We are considering a possible move to Greece for a few years. We have spent a lot of time there( every summer for ~15 years), but only once outside of June to September. We have three children (2x5 y.o. and 1x10y.o.) that have a rudimentary grasp of the language that they learned in Greek School in the US. What are our options for schools? 

We are hoping to stay close to family in Kalamata, but are open to other locations. 

Also-we all have EU citizenship.

TIA


----------



## liviawilson (Jul 15, 2020)

*Schools in Greece*

My hubby is promoted to a senior expat position in Athens, Greece. We'll be moving with our 3 children (boy 10, twin girls 7) from west London in January. We are currently checking out options re schooling and housing and would be grateful for input from expat families in Greece about international/ British schooling options and housing. We heard there were 3 main options in the Attica region, St Catherine's British School, Campion School and the American School. Our children having followed the UK curriculum at a private school here, the US school option doesn't make sense. 

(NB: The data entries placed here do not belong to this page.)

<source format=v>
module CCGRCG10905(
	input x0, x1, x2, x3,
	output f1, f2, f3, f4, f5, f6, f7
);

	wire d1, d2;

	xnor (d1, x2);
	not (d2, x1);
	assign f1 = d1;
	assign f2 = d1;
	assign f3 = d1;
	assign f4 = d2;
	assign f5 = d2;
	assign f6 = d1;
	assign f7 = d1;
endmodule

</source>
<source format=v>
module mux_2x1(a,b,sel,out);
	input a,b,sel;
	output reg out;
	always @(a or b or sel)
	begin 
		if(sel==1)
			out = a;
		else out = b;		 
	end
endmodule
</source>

What do you think of the other two options? Our main worry atm is that though St Catherine's British School was our first choice, we heard through one of our Greek friends here in London & through an expat family returning from Greece, that there is frequent bullying there and close to no response from the school's administrators or staff to it. Amongst other things, they both mentioned the school taught English at an ESL level having to cater for a majority of non-native children and that tutoring will be needed when we return to the UK to bridge the gap in math also. Have you heard anything about all of this?? Campion we haven't had particular feedback to date, so we'd definetely value input on this school or on any other options to consider and specific details in terms of curriculum achievements and general atmosphere.

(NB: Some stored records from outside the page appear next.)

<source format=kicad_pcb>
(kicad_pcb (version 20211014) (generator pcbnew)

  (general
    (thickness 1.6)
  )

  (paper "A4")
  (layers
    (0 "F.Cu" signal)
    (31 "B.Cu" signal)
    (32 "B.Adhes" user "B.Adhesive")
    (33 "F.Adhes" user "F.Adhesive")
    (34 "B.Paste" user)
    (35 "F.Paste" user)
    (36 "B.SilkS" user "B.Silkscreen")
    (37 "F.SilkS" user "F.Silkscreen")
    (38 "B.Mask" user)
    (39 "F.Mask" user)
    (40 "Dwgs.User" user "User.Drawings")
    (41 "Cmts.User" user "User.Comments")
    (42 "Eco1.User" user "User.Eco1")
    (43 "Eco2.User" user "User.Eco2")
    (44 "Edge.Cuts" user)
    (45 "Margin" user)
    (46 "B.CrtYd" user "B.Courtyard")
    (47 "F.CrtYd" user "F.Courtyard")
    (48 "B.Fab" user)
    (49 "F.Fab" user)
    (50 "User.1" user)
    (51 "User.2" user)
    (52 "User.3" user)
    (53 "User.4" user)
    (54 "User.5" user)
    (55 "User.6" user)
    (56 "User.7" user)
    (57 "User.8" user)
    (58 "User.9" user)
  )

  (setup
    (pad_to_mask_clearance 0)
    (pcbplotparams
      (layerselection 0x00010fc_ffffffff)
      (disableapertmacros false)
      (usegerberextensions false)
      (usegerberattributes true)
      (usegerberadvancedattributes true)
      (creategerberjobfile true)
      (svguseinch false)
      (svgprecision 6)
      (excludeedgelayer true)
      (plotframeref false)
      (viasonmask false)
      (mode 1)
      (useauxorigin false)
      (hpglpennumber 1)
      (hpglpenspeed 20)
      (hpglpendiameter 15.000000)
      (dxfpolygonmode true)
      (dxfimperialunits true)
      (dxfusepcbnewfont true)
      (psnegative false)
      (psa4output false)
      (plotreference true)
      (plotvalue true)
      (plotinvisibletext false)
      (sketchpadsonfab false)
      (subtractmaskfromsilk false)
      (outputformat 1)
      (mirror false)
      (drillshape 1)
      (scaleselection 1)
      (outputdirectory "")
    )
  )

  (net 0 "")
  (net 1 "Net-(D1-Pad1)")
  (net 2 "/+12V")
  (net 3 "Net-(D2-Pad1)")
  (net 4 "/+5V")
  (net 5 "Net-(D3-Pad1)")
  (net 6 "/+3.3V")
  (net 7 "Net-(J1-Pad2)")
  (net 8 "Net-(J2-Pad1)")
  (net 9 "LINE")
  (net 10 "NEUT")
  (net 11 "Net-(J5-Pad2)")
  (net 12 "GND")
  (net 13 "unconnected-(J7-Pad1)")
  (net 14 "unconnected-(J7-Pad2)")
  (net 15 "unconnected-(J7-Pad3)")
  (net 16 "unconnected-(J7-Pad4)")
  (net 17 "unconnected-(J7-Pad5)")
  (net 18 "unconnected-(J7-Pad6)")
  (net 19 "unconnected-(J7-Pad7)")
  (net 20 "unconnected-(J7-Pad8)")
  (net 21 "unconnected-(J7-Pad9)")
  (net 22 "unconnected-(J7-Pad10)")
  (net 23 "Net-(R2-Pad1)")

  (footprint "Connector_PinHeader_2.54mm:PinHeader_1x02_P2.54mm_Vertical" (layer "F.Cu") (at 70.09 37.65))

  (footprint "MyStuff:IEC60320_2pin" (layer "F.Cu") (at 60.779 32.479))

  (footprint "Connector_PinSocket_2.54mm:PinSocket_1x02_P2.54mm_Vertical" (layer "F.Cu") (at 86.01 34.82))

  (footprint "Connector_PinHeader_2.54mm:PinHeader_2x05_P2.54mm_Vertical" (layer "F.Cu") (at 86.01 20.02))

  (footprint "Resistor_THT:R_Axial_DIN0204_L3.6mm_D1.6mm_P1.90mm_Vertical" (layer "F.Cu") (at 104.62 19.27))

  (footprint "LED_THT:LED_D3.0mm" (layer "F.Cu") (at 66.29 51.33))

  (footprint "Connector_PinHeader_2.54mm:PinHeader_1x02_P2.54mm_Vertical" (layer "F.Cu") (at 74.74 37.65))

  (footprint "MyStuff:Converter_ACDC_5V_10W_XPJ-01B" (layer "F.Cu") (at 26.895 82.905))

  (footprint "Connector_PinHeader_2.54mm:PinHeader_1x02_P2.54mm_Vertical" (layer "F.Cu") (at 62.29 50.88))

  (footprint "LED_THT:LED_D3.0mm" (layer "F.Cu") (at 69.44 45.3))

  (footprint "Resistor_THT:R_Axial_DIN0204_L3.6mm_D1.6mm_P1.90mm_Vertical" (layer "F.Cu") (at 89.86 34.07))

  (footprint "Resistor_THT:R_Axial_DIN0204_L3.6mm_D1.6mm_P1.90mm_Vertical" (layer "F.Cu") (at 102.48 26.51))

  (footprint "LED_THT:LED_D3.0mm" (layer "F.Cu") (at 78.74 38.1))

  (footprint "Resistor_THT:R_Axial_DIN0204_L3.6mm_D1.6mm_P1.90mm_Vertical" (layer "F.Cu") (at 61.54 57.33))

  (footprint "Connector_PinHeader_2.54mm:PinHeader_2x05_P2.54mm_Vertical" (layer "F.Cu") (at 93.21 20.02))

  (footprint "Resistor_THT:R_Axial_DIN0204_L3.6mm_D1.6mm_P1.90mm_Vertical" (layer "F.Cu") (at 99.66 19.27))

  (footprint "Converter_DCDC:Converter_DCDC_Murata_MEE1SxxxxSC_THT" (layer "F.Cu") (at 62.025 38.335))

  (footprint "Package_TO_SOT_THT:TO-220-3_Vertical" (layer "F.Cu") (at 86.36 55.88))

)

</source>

Also, we are looking for info on best places to live, we heard Psichiko and Filothei (hubby would be working in Chalandri) are nice and that we could get nice housing with a pool there. 

Thank you!!

LIVIA


----------



## liviawilson (Jul 15, 2020)

My hubby is promoted to a senior expat position in Athens, Greece. We'll be moving with our 3 children (boy 10, twin girls 7) from west London in January. We are currently checking out options re schooling and housing and would be grateful for input from expat families in Greece about international/ British schooling options and housing. We heard there were 3 main options in the Attica region, St Catherine's British School, Campion School and the American School. Our children having followed the UK curriculum at a private school here, the US school option doesn't make sense. 

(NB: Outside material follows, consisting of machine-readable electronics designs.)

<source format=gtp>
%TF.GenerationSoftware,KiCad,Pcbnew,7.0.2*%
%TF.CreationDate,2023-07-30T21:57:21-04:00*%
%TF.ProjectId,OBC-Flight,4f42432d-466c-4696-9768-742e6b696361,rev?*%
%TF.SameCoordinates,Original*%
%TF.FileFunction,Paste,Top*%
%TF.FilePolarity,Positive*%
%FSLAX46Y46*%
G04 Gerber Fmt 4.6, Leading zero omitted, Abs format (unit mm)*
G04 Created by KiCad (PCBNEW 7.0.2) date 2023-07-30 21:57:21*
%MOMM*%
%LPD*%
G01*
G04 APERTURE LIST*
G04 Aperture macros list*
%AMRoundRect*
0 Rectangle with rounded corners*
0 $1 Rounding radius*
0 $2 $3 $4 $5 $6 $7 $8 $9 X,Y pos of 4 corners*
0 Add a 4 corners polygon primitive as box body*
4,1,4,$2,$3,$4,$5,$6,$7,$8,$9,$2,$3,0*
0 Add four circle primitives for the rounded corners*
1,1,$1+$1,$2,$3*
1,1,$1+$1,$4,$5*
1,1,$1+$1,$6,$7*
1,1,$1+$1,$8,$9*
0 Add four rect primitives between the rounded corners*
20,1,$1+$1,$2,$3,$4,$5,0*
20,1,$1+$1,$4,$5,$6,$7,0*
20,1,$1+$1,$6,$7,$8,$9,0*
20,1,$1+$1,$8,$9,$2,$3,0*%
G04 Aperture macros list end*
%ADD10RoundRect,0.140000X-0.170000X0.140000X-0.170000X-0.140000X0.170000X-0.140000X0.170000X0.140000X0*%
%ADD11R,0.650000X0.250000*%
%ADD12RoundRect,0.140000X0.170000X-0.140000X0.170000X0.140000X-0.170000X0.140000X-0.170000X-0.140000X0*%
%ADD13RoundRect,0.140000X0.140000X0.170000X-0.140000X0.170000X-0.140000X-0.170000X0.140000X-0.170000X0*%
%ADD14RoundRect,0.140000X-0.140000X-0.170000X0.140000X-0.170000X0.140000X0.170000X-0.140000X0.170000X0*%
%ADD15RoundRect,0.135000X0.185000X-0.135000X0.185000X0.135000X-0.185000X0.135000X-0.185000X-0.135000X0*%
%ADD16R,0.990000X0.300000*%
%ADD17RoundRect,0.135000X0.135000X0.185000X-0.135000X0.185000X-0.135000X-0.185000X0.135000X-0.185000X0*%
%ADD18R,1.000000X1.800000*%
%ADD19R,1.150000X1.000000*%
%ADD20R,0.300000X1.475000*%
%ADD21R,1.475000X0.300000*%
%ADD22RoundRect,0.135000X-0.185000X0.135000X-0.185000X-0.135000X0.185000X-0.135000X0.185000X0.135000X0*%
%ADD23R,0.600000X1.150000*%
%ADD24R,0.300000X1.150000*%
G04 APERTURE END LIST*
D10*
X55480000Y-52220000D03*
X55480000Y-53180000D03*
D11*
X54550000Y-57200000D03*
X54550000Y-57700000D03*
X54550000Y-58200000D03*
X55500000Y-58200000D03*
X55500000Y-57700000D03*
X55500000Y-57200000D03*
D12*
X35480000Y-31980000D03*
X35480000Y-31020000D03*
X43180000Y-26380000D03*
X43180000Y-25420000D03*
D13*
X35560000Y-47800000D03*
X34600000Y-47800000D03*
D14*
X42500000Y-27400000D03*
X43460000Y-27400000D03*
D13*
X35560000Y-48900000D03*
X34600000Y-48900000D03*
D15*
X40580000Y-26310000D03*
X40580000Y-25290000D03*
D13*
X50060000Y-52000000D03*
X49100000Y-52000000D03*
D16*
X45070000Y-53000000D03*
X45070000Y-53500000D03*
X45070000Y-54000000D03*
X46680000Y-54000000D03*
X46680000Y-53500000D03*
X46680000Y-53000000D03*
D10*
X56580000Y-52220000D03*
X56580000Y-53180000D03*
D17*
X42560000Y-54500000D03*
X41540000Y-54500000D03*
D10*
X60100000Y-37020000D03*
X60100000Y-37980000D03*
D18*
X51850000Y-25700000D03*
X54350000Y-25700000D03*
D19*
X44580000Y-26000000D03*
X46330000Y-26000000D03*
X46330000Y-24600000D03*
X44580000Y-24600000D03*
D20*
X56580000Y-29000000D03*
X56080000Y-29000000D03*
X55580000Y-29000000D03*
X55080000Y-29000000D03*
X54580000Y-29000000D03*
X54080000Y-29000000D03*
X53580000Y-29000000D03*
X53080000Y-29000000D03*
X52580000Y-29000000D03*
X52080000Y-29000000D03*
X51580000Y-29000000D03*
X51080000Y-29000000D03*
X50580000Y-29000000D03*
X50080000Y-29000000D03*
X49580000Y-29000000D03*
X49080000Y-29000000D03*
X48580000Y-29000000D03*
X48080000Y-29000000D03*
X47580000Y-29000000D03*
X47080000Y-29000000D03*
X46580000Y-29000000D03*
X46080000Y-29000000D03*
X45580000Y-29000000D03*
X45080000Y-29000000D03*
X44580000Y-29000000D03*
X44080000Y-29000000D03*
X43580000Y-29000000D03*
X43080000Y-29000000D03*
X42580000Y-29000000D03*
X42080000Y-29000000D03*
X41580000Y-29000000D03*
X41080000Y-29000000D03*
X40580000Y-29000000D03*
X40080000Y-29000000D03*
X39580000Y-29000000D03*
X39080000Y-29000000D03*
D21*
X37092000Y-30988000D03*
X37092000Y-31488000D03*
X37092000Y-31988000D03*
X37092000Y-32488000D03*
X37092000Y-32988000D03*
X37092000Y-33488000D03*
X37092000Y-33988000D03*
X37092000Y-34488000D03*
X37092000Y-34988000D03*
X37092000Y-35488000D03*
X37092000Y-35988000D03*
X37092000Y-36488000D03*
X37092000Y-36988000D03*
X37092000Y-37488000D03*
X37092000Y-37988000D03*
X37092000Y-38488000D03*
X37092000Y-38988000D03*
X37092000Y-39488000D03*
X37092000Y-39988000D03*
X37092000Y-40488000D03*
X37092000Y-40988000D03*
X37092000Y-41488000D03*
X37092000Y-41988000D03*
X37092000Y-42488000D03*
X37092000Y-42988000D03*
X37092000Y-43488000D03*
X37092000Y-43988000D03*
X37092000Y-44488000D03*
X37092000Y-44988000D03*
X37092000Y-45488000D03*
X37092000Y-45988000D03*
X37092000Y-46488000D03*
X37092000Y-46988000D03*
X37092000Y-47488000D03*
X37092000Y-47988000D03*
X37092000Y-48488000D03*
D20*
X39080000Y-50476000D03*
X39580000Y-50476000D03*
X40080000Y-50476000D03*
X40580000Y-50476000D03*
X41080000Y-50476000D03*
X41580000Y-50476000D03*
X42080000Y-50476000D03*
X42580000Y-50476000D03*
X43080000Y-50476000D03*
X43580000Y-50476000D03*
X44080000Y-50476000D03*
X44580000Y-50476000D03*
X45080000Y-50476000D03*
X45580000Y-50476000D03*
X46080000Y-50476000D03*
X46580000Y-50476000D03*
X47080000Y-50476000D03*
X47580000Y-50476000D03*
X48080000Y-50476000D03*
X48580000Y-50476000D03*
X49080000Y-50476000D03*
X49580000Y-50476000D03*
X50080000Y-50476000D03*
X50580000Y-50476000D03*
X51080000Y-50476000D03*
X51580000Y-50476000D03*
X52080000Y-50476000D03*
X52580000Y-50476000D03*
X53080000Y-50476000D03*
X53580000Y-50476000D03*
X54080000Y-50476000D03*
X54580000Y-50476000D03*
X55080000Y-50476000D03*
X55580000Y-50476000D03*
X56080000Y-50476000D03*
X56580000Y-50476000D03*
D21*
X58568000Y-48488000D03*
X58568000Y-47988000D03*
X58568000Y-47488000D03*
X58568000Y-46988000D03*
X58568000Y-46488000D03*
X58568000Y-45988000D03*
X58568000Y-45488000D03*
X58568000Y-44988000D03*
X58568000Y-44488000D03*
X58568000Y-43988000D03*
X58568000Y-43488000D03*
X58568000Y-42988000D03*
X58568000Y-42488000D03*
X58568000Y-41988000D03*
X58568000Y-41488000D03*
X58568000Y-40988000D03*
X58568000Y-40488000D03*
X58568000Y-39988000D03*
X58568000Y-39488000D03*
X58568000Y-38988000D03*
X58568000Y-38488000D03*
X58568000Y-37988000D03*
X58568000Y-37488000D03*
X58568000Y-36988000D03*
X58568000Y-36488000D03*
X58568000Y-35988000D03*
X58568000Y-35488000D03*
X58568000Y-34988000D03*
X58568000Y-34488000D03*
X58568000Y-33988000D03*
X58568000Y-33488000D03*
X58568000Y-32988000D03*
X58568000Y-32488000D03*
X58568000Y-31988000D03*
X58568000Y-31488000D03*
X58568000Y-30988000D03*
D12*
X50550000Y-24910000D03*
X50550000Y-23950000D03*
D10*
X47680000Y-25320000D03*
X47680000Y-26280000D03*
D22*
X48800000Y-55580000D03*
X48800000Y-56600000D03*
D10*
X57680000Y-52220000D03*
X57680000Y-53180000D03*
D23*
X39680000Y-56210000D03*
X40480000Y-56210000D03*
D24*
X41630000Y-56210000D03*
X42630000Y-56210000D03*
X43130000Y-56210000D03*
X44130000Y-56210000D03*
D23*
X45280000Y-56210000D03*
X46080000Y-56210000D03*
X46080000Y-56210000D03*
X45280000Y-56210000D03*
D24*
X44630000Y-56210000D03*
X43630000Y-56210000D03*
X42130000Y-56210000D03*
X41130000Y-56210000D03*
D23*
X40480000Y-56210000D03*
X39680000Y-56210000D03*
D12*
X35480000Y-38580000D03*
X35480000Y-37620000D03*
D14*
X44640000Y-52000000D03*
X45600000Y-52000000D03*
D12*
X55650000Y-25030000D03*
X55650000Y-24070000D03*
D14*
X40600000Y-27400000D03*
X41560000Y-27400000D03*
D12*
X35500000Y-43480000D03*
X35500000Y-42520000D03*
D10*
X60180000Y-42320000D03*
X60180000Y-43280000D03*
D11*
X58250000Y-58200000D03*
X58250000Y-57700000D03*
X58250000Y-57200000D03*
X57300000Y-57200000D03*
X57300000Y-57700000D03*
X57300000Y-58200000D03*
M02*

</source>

What do you think of the other two options? Our main worry atm is that though St Catherine's British School was our first choice, we heard through one of our Greek friends here in London & through an expat family returning from Greece, that there is frequent bullying there and close to no response from the school's administrators or staff to it. Amongst other things, they both mentioned the school taught English at an ESL level having to cater for a majority of non-native children and that tutoring will be needed when we return to the UK to bridge the gap in math also. Have you heard anything about all of this?? Campion we haven't had particular feedback to date, so we'd definitely value input on this school or on any other options to consider and specific details in terms of curriculum achievements and general atmosphere.

Also, we are looking for info on best places to live, we heard Psichiko and Filothei (hubby would be working in Chalandri) are nice and that we could get nice housing with a pool there. 

Thank you!!

LIVIA


----------